MacFarlane is working to organize a Rotary Fellowship for hockey enthusiasts along with Karin Janzon, of the Rotary Club of Degerfors, Sweden, and Mel Powell, of the Rotary Club of Sherman Oaks Sunset, California, USA. “You can certainly draw parallels between hockey and Rotary,” MacFarlane says. “Like an effective hockey team, Rotary brings together a group of diverse individuals to work together for common goals: peace, the eradication of polio, literacy – the list goes on. We can come from almost anywhere in the world and find fellowship and a common purpose. To me, that is one of the many joys of Rotary, and perhaps its best-kept secret. We need to spread the word, and I think the ice hockey fellowship will help to do that.”

Spreading the word

For the NHL and the Canadian Museum for Human Rights, spreading the word doesn’t seem to be a problem. In only 17 minutes, the Winnipeg Jets sold 13,000 season tickets, and as of July, the Friends of the Canadian Museum for Human Rights had raised $125 million. When the museum opens in 2013, Winnipeggers will be able to learn about human rights in the afternoon and watch them being abused in the MTS Centre in the evening. (And the punishment for such abuses may only be two minutes in the penalty box.)

“Beanballs, tackling, elbows, red and yellow cards – there is probably no sport out there that is fully compatible with peace,” Powell says. “The key is controlled aggression, and leaving it on the ice or field. But what is beautiful about hockey, even at its most violent, is that it is the only sport with an unbreakable tradition: the handshakes after a playoff series.”  

Even when hockey is played entirely by the rules, it seems for appropriate to have Bryan Adams belting out “We’re Gonna Win” than Anne Murray crooning “Snowbird.” Although aspects of the game may not be peaceful, hockey can advance the cause of peace in a profound way, says Stephanie Smith. Smith, husband Ross, and their son Caleb form the triumvirate that governs the Twin Cities Northern Lights, a USA Hockey Junior League team in Minnesota composed entirely of Rotaractors.

In February 2010, the Smiths took their team to British Columbia during the torch relay leading up to the Winter Olympics to play a series of exhibition games and to serve as peace ambassadors. In addition to participating in joint service projects with their opponents, they worked to raise awareness of Rotary’s polio eradication campaign.

Northern Lights

Smith says the Northern Lights’ young players “come for the hockey, but find much more.” At the end of the year, she says, players always point to their community service as the experience that made the biggest difference in their lives. One of her goals for the team is to establish a model for other sports teams in order to promote the global goals of Rotary.
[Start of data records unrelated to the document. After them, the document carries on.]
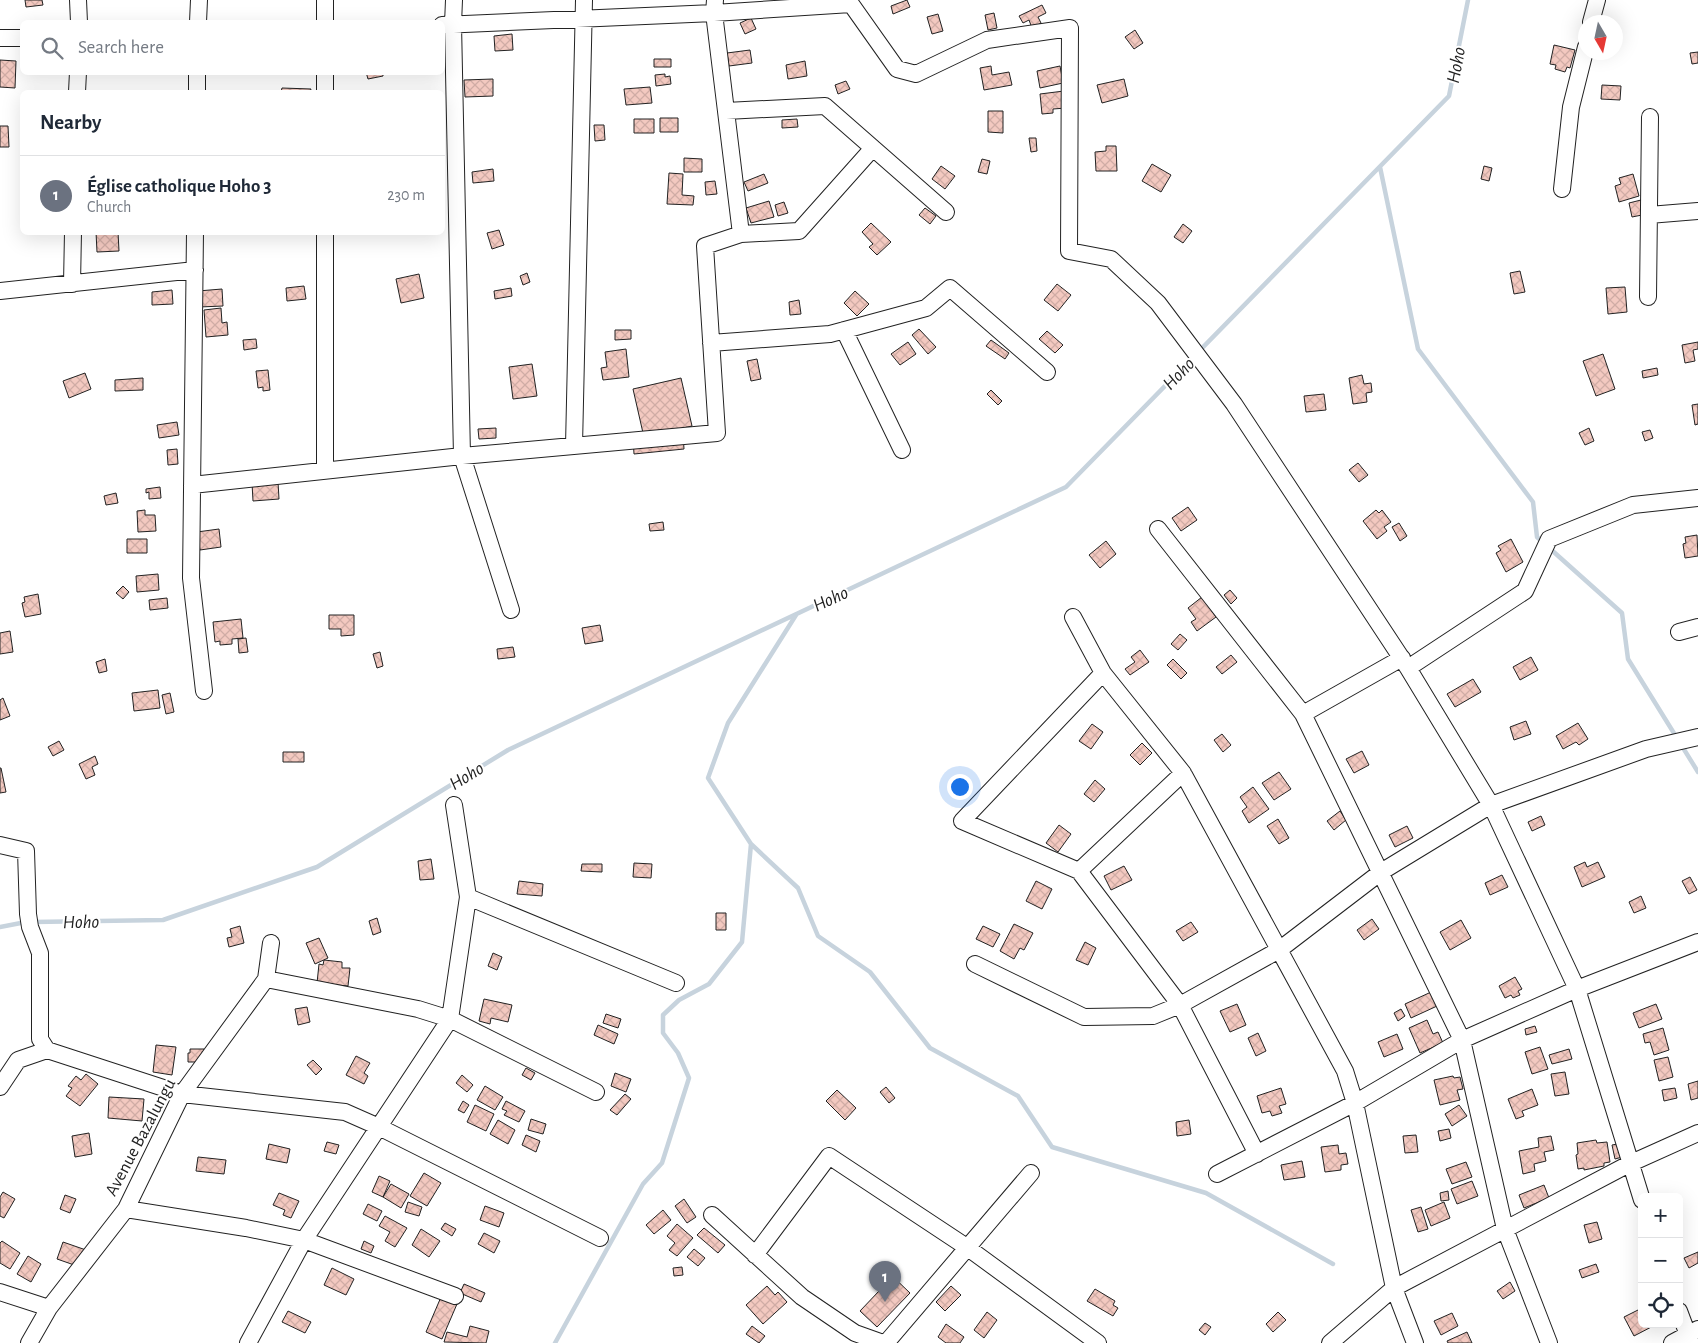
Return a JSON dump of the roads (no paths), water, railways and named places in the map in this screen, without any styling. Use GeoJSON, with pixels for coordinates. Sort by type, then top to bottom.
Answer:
{"type":"FeatureCollection","features":[{"type":"Feature","properties":{"kind":"street"},"geometry":{"type":"LineString","coordinates":[[78,0],[79,20]]}},
{"type":"Feature","properties":{"kind":"street"},"geometry":{"type":"LineString","coordinates":[[198,20],[199,0]]}},
{"type":"Feature","properties":{"kind":"street"},"geometry":{"type":"LineString","coordinates":[[325,0],[325,20]]}},
{"type":"Feature","properties":{"kind":"street"},"geometry":{"type":"LineString","coordinates":[[454,0],[448,24],[462,456],[511,610]]}},
{"type":"Feature","properties":{"kind":"street"},"geometry":{"type":"LineString","coordinates":[[574,446],[584,0]]}},
{"type":"Feature","properties":{"kind":"street"},"geometry":{"type":"LineString","coordinates":[[1594,15],[1597,0]]}},
{"type":"Feature","properties":{"kind":"street"},"geometry":{"type":"LineString","coordinates":[[448,24],[584,19],[715,6],[851,4],[897,69],[916,74],[988,40],[1070,28],[1069,251],[1111,259],[1158,303],[1234,404],[1405,663],[1491,805],[1577,989],[1629,1164],[1639,1193]]}},
{"type":"Feature","properties":{"kind":"street"},"geometry":{"type":"LineString","coordinates":[[715,6],[741,234]]}},
{"type":"Feature","properties":{"kind":"street"},"geometry":{"type":"LineString","coordinates":[[0,38],[20,38]]}},
{"type":"Feature","properties":{"kind":"street"},"geometry":{"type":"LineString","coordinates":[[1562,189],[1571,107],[1583,60]]}},
{"type":"Feature","properties":{"kind":"street"},"geometry":{"type":"LineString","coordinates":[[78,75],[78,90]]}},
{"type":"Feature","properties":{"kind":"street"},"geometry":{"type":"LineString","coordinates":[[197,90],[198,75]]}},
{"type":"Feature","properties":{"kind":"street"},"geometry":{"type":"LineString","coordinates":[[325,75],[325,90]]}},
{"type":"Feature","properties":{"kind":"street"},"geometry":{"type":"LineString","coordinates":[[726,111],[826,106],[946,212]]}},
{"type":"Feature","properties":{"kind":"street"},"geometry":{"type":"LineString","coordinates":[[1648,297],[1650,117]]}},
{"type":"Feature","properties":{"kind":"street"},"geometry":{"type":"LineString","coordinates":[[192,485],[462,456],[718,434],[706,246],[741,234],[799,231],[874,148]]}},
{"type":"Feature","properties":{"kind":"street"},"geometry":{"type":"LineString","coordinates":[[1649,215],[1698,211]]}},
{"type":"Feature","properties":{"kind":"street"},"geometry":{"type":"LineString","coordinates":[[72,284],[73,235]]}},
{"type":"Feature","properties":{"kind":"street"},"geometry":{"type":"LineString","coordinates":[[195,235],[191,578],[204,692]]}},
{"type":"Feature","properties":{"kind":"street"},"geometry":{"type":"LineString","coordinates":[[325,235],[325,471]]}},
{"type":"Feature","properties":{"kind":"street"},"geometry":{"type":"LineString","coordinates":[[0,291],[194,270]]}},
{"type":"Feature","properties":{"kind":"street"},"geometry":{"type":"LineString","coordinates":[[712,343],[830,334],[926,308],[950,288],[1047,372]]}},
{"type":"Feature","properties":{"kind":"street"},"geometry":{"type":"LineString","coordinates":[[844,330],[902,450]]}},
{"type":"Feature","properties":{"kind":"street"},"geometry":{"type":"LineString","coordinates":[[1303,714],[1405,663],[1525,591],[1547,544],[1633,505],[1698,498]]}},
{"type":"Feature","properties":{"kind":"street"},"geometry":{"type":"LineString","coordinates":[[1158,529],[1303,714],[1462,1040],[1505,1229],[1549,1343]]}},
{"type":"Feature","properties":{"kind":"street"},"geometry":{"type":"LineString","coordinates":[[1073,617],[1103,673],[1183,774],[1345,1071],[1355,1103],[1394,1288],[1415,1343]]}},
{"type":"Feature","properties":{"kind":"street"},"geometry":{"type":"LineString","coordinates":[[1679,632],[1698,627]]}},
{"type":"Feature","properties":{"kind":"street"},"geometry":{"type":"LineString","coordinates":[[1103,673],[962,821],[1079,871],[1180,1004],[1256,1154]]}},
{"type":"Feature","properties":{"kind":"street"},"geometry":{"type":"LineString","coordinates":[[975,964],[1084,1017],[1153,1016],[1180,1004],[1279,950],[1381,872],[1491,805],[1646,749],[1698,737]]}},
{"type":"Feature","properties":{"kind":"street"},"geometry":{"type":"LineString","coordinates":[[1079,871],[1183,774]]}},
{"type":"Feature","properties":{"kind":"street"},"geometry":{"type":"LineString","coordinates":[[248,1343],[304,1240],[450,1019],[468,897],[454,805]]}},
{"type":"Feature","properties":{"kind":"street"},"geometry":{"type":"LineString","coordinates":[[0,845],[26,851],[29,920],[40,953],[40,1039],[47,1050]]}},
{"type":"Feature","properties":{"kind":"street"},"geometry":{"type":"LineString","coordinates":[[468,897],[676,983]]}},
{"type":"Feature","properties":{"kind":"street"},"geometry":{"type":"LineString","coordinates":[[1217,1174],[1355,1103],[1462,1040],[1577,989],[1698,942]]}},
{"type":"Feature","properties":{"kind":"street","name":"Avenue Bazalungu"},"geometry":{"type":"LineString","coordinates":[[29,1343],[49,1308],[126,1209],[182,1094],[266,979],[271,943]]}},
{"type":"Feature","properties":{"kind":"street"},"geometry":{"type":"LineString","coordinates":[[266,979],[418,1008],[450,1019],[596,1092]]}},
{"type":"Feature","properties":{"kind":"street"},"geometry":{"type":"LineString","coordinates":[[0,1087],[18,1060],[47,1050],[182,1094],[345,1112],[379,1127],[600,1238]]}},
{"type":"Feature","properties":{"kind":"street"},"geometry":{"type":"LineString","coordinates":[[1330,1343],[1394,1288],[1629,1164],[1698,1133]]}},
{"type":"Feature","properties":{"kind":"street"},"geometry":{"type":"LineString","coordinates":[[755,1255],[829,1156],[968,1248],[1098,1343]]}},
{"type":"Feature","properties":{"kind":"street"},"geometry":{"type":"LineString","coordinates":[[712,1215],[802,1297],[855,1333],[884,1343],[1031,1173]]}},
{"type":"Feature","properties":{"kind":"street"},"geometry":{"type":"LineString","coordinates":[[126,1209],[246,1228],[304,1240],[455,1296]]}},
{"type":"Feature","properties":{"kind":"street"},"geometry":{"type":"LineString","coordinates":[[0,1292],[49,1308]]}},
{"type":"Feature","properties":{"kind":"street"},"geometry":{"type":"LineString","coordinates":[[1672,1343],[1692,1335],[1683,1318]]}},
{"type":"Feature","properties":{"kind":"waterway","name":"Hoho"},"geometry":{"type":"LineString","coordinates":[[33,922],[163,920],[317,867],[508,750],[1066,487],[1449,96],[1468,0]]}},
{"type":"Feature","properties":{"kind":"waterway"},"geometry":{"type":"LineString","coordinates":[[1380,167],[1418,349],[1533,502],[1537,537],[1622,613],[1628,659],[1698,772]]}},
{"type":"Feature","properties":{"kind":"waterway"},"geometry":{"type":"LineString","coordinates":[[796,615],[728,723],[708,778],[751,844],[798,888],[818,936],[870,972],[930,1048],[1018,1096],[1052,1147],[1206,1193],[1333,1264]]}},
{"type":"Feature","properties":{"kind":"waterway"},"geometry":{"type":"LineString","coordinates":[[555,1343],[643,1184],[662,1163],[689,1078],[678,1053],[663,1033],[663,1015],[679,1000],[709,984],[742,942],[751,844]]}},
{"type":"Feature","properties":{"kind":"waterway","name":"Hoho"},"geometry":{"type":"LineString","coordinates":[[0,927],[26,922]]}},
{"type":"Feature","properties":{"kind":"place","name":"Église catholique Hoho 3"},"geometry":{"type":"Point","coordinates":[885,1302]}}]}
“Being on our hockey team is about peace-building,” says Smith, who is well versed in the peace process. In fact, Chief Arvol Looking Horse of the Sioux Nation nominated Smith for a Nobel Peace Prize for her volunteer mediation work in settling a long-running land dispute involving historic Fort Snelling in Bloomington, Minn. “Sports can be the vehicle for connecting different cultures and nationalities,” Smith says. “Hockey becomes the universal language – players find that they share the passion for the same sport and have something in common with one another.”

Smith has her sights set on another goodwill trip for the Northern Lights. Their destination? Winnipeg.